Dataset records:

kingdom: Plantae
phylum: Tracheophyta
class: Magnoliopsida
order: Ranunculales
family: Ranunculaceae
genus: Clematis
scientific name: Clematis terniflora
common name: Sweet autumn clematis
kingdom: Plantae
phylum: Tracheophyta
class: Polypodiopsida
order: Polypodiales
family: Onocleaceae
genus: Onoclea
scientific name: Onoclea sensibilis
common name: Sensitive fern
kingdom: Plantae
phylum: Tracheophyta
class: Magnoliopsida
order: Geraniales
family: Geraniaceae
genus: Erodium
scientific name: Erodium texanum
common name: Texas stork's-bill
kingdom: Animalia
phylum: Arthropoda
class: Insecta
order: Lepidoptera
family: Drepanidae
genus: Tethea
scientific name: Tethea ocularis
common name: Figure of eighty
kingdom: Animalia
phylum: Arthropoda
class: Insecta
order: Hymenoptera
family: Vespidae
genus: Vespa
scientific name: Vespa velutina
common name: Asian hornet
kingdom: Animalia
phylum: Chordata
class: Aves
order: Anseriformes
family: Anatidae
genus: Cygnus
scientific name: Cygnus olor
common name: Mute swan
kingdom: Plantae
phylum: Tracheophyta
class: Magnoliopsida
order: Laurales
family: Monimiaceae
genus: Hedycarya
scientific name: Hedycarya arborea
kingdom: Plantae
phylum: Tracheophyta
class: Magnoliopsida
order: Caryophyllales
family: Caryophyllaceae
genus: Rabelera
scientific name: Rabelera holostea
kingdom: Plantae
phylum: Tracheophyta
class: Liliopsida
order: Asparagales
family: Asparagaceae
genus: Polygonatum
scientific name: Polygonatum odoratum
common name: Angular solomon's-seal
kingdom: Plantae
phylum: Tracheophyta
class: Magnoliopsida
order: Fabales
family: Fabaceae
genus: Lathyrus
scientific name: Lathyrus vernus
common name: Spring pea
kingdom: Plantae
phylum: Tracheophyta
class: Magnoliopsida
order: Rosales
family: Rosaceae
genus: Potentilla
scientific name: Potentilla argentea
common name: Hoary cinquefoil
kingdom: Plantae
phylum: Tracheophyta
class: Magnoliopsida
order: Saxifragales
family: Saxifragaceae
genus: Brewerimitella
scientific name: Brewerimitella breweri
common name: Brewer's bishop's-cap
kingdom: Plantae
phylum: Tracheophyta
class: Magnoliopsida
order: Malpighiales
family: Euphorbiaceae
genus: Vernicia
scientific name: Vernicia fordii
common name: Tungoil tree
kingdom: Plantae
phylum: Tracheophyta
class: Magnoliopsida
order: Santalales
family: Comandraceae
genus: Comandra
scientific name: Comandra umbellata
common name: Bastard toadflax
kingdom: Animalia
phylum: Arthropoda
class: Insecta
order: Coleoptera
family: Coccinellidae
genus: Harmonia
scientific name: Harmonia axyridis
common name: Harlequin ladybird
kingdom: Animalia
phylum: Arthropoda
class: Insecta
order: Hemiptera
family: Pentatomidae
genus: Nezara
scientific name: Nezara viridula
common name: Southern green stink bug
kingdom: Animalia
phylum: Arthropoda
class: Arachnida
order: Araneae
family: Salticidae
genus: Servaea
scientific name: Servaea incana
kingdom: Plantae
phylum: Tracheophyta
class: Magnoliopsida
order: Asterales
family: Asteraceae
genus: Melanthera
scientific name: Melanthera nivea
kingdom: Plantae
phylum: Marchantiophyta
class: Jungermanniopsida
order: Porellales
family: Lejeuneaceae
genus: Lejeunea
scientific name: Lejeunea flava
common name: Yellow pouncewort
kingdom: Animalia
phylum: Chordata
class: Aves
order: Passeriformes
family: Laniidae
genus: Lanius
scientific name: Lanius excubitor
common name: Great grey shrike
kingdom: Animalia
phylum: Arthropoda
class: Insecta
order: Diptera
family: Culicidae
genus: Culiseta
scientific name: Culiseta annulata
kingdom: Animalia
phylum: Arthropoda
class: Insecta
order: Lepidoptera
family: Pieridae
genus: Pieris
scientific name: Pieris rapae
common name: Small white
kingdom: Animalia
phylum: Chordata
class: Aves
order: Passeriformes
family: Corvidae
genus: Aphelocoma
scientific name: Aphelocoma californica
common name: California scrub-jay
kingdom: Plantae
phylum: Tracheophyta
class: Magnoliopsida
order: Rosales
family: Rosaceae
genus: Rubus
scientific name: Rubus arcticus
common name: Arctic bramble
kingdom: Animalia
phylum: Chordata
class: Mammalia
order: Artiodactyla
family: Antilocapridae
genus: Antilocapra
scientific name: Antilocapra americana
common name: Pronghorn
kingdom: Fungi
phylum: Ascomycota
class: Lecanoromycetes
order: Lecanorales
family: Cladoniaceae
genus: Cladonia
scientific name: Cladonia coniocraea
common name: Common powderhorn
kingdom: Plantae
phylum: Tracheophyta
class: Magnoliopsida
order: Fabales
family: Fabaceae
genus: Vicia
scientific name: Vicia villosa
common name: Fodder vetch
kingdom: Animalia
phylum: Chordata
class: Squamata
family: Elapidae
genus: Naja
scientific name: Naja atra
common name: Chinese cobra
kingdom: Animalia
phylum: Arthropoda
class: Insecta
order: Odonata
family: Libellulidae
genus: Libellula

Exercise task
Render as a JSON list of strings, one per line and skipping blank lines, the records from the line containing "family: Coccinellidae" up to and including the line containing "genus: Lanius".

Response below
[
  "family: Coccinellidae",
  "genus: Harmonia",
  "scientific name: Harmonia axyridis",
  "common name: Harlequin ladybird",
  "kingdom: Animalia",
  "phylum: Arthropoda",
  "class: Insecta",
  "order: Hemiptera",
  "family: Pentatomidae",
  "genus: Nezara",
  "scientific name: Nezara viridula",
  "common name: Southern green stink bug",
  "kingdom: Animalia",
  "phylum: Arthropoda",
  "class: Arachnida",
  "order: Araneae",
  "family: Salticidae",
  "genus: Servaea",
  "scientific name: Servaea incana",
  "kingdom: Plantae",
  "phylum: Tracheophyta",
  "class: Magnoliopsida",
  "order: Asterales",
  "family: Asteraceae",
  "genus: Melanthera",
  "scientific name: Melanthera nivea",
  "kingdom: Plantae",
  "phylum: Marchantiophyta",
  "class: Jungermanniopsida",
  "order: Porellales",
  "family: Lejeuneaceae",
  "genus: Lejeunea",
  "scientific name: Lejeunea flava",
  "common name: Yellow pouncewort",
  "kingdom: Animalia",
  "phylum: Chordata",
  "class: Aves",
  "order: Passeriformes",
  "family: Laniidae",
  "genus: Lanius"
]